Missing models are automatically pulled to the best available node. Configurable via FLEET_AUTO_PULL (default: true).
Strips unnecessary num_ctx from requests to prevent model reload hangs. Auto-upgrades to a larger loaded model when possible. Configurable via FLEET_CONTEXT_PROTECTION (default: strip).
Send SIGTERM to a node agent:
Background task detects in-flight requests that never completed (connection drops, Ollama crashes) and cleans them up so queues stay accurate.
All settings via environment variables. No config files.

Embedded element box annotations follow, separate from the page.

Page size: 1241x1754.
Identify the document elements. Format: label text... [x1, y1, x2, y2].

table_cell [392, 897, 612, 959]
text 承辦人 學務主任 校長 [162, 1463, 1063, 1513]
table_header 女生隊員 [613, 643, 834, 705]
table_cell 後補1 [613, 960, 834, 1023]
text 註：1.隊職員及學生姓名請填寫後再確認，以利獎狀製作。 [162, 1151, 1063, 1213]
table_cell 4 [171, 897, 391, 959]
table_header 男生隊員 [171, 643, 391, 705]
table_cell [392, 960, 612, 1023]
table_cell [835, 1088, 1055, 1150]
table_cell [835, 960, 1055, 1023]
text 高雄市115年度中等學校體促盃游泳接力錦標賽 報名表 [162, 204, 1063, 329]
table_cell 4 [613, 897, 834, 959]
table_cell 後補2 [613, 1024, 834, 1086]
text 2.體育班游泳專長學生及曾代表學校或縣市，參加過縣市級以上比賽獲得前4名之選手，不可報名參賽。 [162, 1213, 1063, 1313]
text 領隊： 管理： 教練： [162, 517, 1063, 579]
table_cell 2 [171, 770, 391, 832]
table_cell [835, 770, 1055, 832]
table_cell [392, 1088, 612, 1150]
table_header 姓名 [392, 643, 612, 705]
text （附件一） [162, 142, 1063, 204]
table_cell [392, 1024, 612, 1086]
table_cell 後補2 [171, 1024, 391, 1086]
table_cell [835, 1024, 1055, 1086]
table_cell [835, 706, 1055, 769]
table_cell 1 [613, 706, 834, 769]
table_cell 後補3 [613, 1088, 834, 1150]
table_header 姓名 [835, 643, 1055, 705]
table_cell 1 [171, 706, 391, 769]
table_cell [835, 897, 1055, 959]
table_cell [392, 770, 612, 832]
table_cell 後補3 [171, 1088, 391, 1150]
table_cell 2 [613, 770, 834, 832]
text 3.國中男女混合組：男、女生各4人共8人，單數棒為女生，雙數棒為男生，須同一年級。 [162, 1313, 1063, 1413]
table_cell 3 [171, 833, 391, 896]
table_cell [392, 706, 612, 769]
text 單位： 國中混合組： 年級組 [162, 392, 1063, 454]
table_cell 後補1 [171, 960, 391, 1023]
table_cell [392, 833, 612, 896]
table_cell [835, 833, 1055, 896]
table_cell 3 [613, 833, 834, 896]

| Variable | Default | What |
|---|---|---|
FLEET_PORT | 11435 | Router listen port |
FLEET_HEARTBEAT_TIMEOUT | 15.0 | Seconds before node is degraded |
FLEET_HEARTBEAT_OFFLINE | 30.0 | Seconds before node is offline |
FLEET_MAX_RETRIES | 2 | Max retry attempts per request |
FLEET_AUTO_PULL | true | Auto-pull missing models |
FLEET_CONTEXT_PROTECTION | strip | Context size protection mode |
FLEET_LOG_LEVEL | DEBUG | JSONL log level |
| Variable | Default | What |
|---|---|---|
FLEET_NODE_ENABLE_CAPACITY_LEARNING | false | Enable adaptive capacity |
FLEET_NODE_DATA_DIR | ~/.fleet-manager | State file directory |
See the full configuration reference for all 44+ variables with tuning guidance.
For best results with a fleet, set these Ollama environment variables on each node:
# In ~/.zshrc (macOS) or ~/.bashrc (Linux)
export OLLAMA_NUM_PARALLEL=2 # Allow 2 concurrent requests
export OLLAMA_KEEP_ALIVE=-1 # Never unload models
export OLLAMA_MAX_LOADED_MODELS=-1 # No limit on loaded models
KEEP_ALIVE=-1 prevents model thrashing. MAX_LOADED_MODELS=-1 lets Ollama manage memory naturally.
All persistent data lives in ~/.fleet-manager/ (configurable via FLEET_DATA_DIR):
~/.fleet-manager/
latency.db # SQLite: traces, latency, usage, benchmarks
logs/
herd.jsonl # Structured logs (daily rotation)
capacity-learner-{node-id}.json # Learned behavioral data (per node)
SQLite uses WAL mode for concurrent read/write. All files are human-readable and can be backed up, queried, or deleted at will.